━━━ Data extract

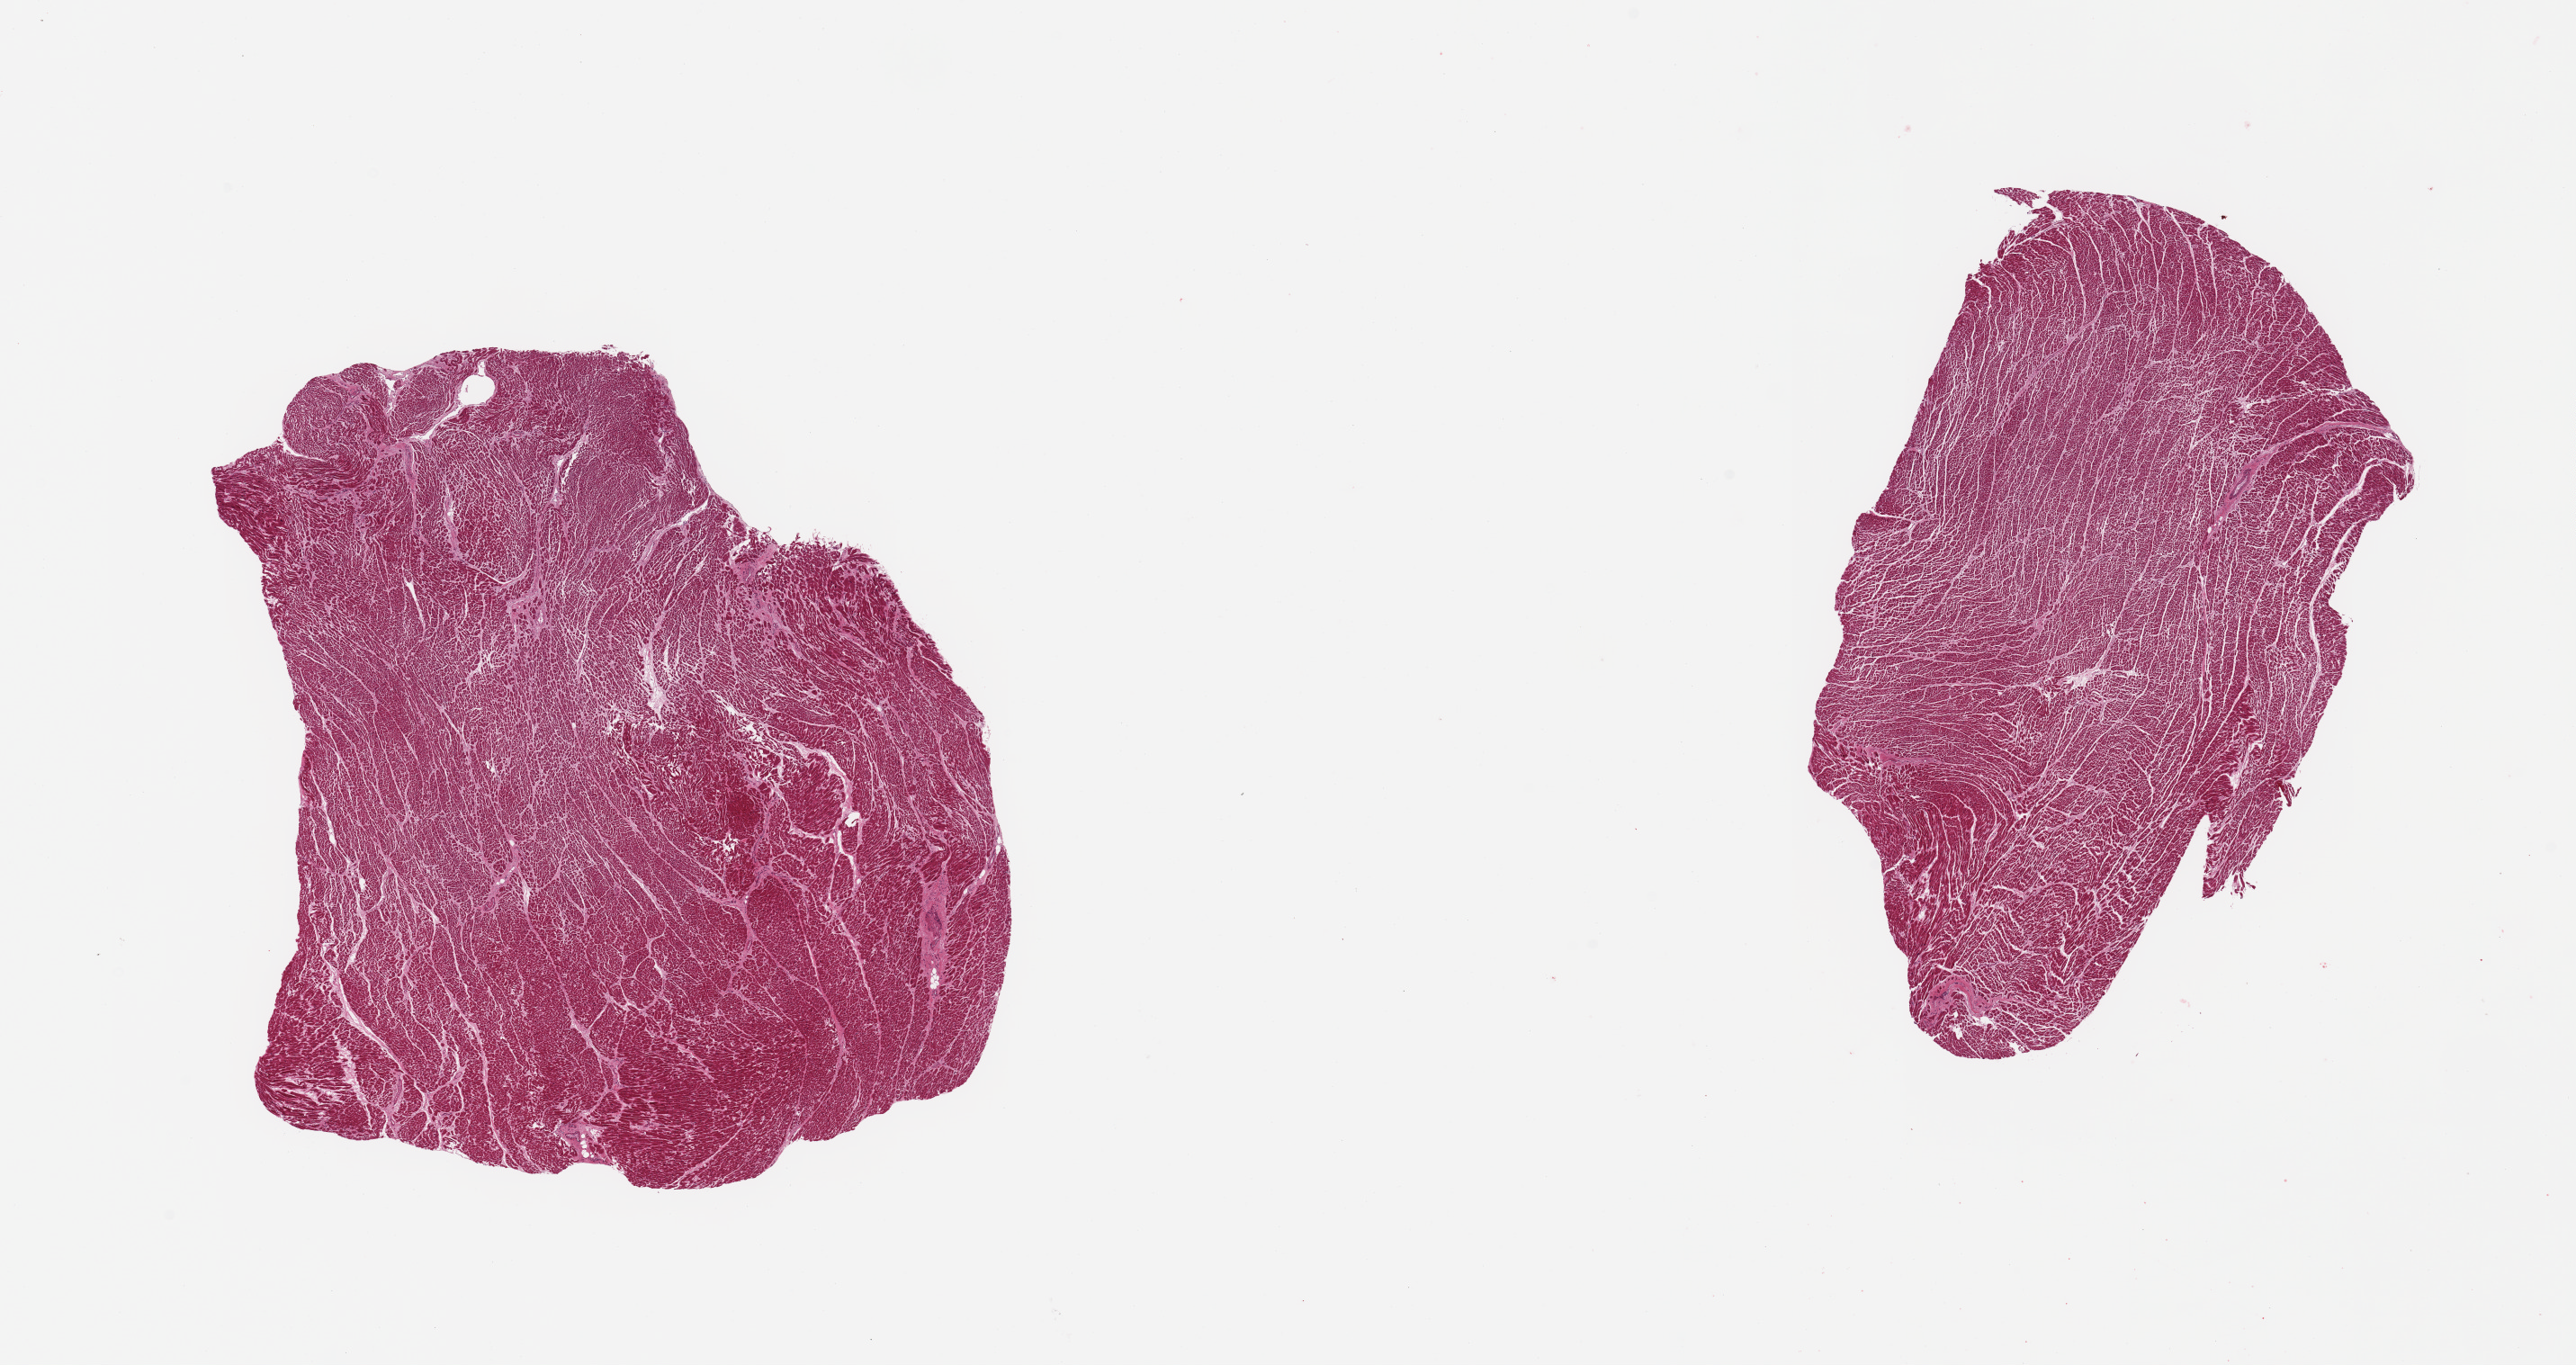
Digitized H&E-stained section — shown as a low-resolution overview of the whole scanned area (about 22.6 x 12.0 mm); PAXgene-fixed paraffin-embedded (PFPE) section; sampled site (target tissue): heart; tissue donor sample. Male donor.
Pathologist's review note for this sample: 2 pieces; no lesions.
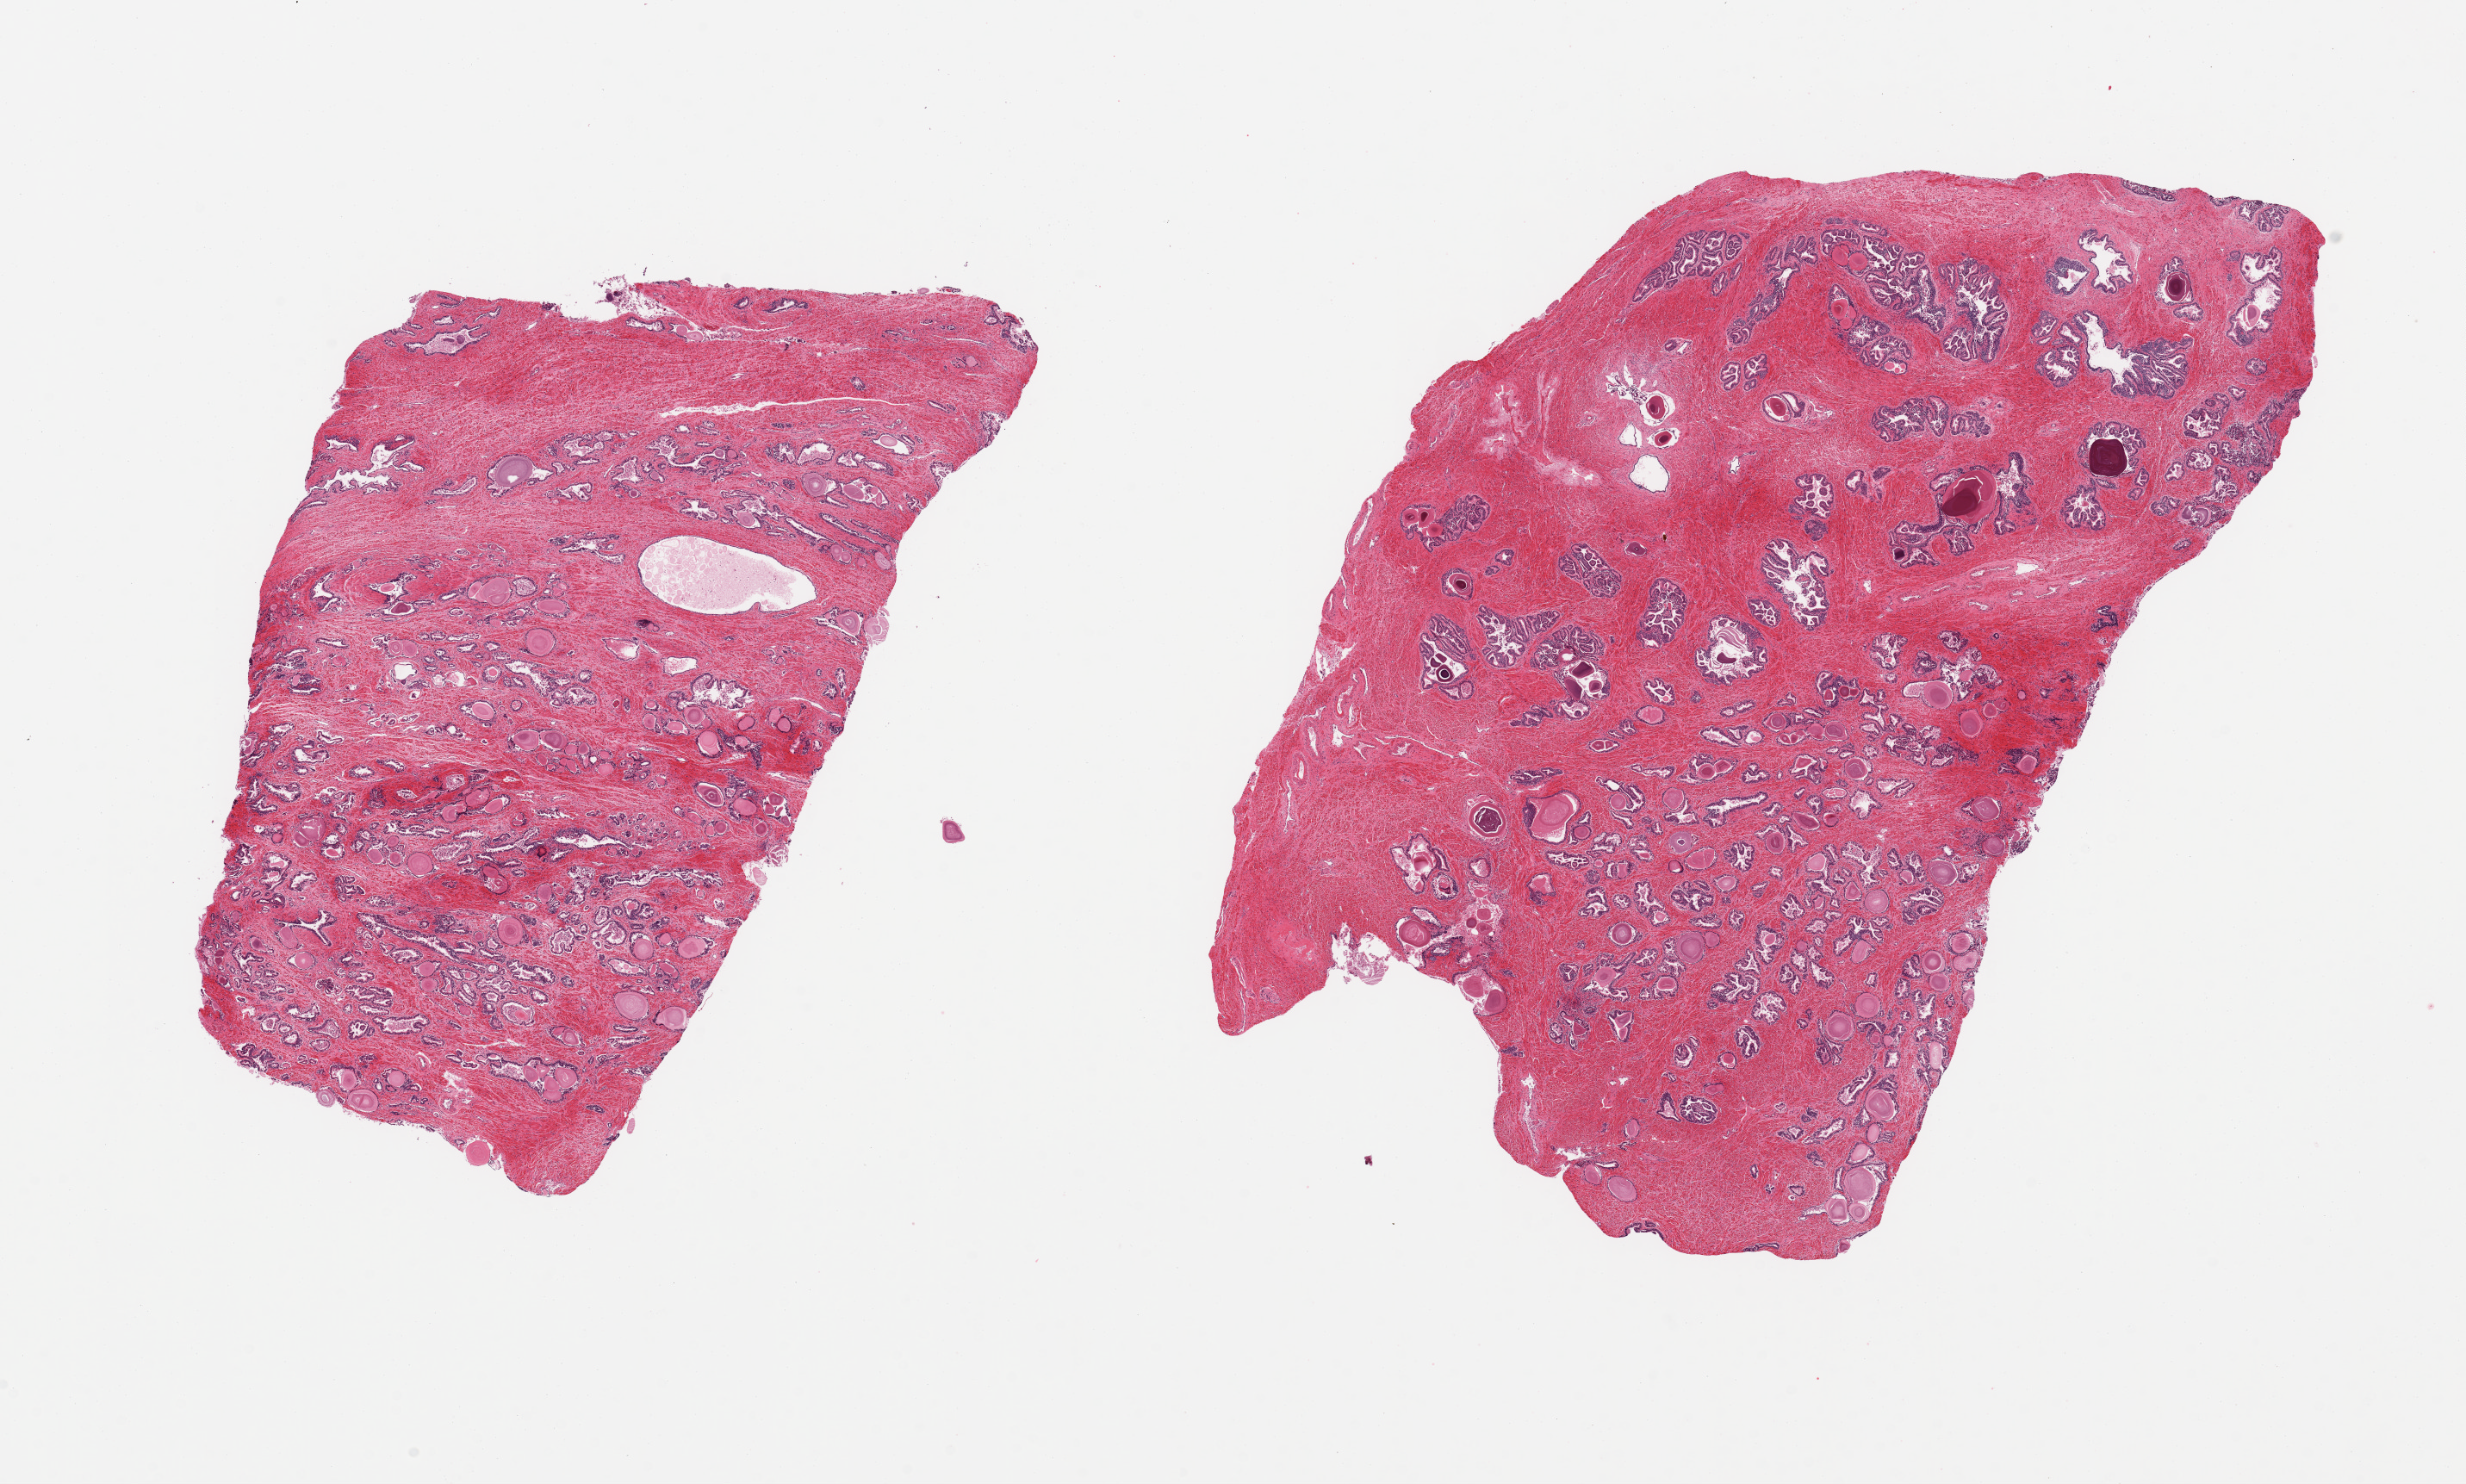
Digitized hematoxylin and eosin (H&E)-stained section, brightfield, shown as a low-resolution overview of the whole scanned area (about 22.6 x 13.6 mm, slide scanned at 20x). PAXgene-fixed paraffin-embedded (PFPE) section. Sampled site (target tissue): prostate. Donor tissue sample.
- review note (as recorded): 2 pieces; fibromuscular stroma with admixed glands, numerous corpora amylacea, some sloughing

━━━━━━

Work instructions:
Go through the data above and find the lines with the word "fixed". Copy each of those lines.

Result of the exercise:
Digitized H&E-stained section — shown as a low-resolution overview of the whole scanned area (about 22.6 x 12.0 mm); PAXgene-fixed paraffin-embedded (PFPE) section; sampled site (target tissue): heart; tissue donor sample. Male donor.
Digitized hematoxylin and eosin (H&E)-stained section, brightfield, shown as a low-resolution overview of the whole scanned area (about 22.6 x 13.6 mm, slide scanned at 20x). PAXgene-fixed paraffin-embedded (PFPE) section. Sampled site (target tissue): prostate. Donor tissue sample.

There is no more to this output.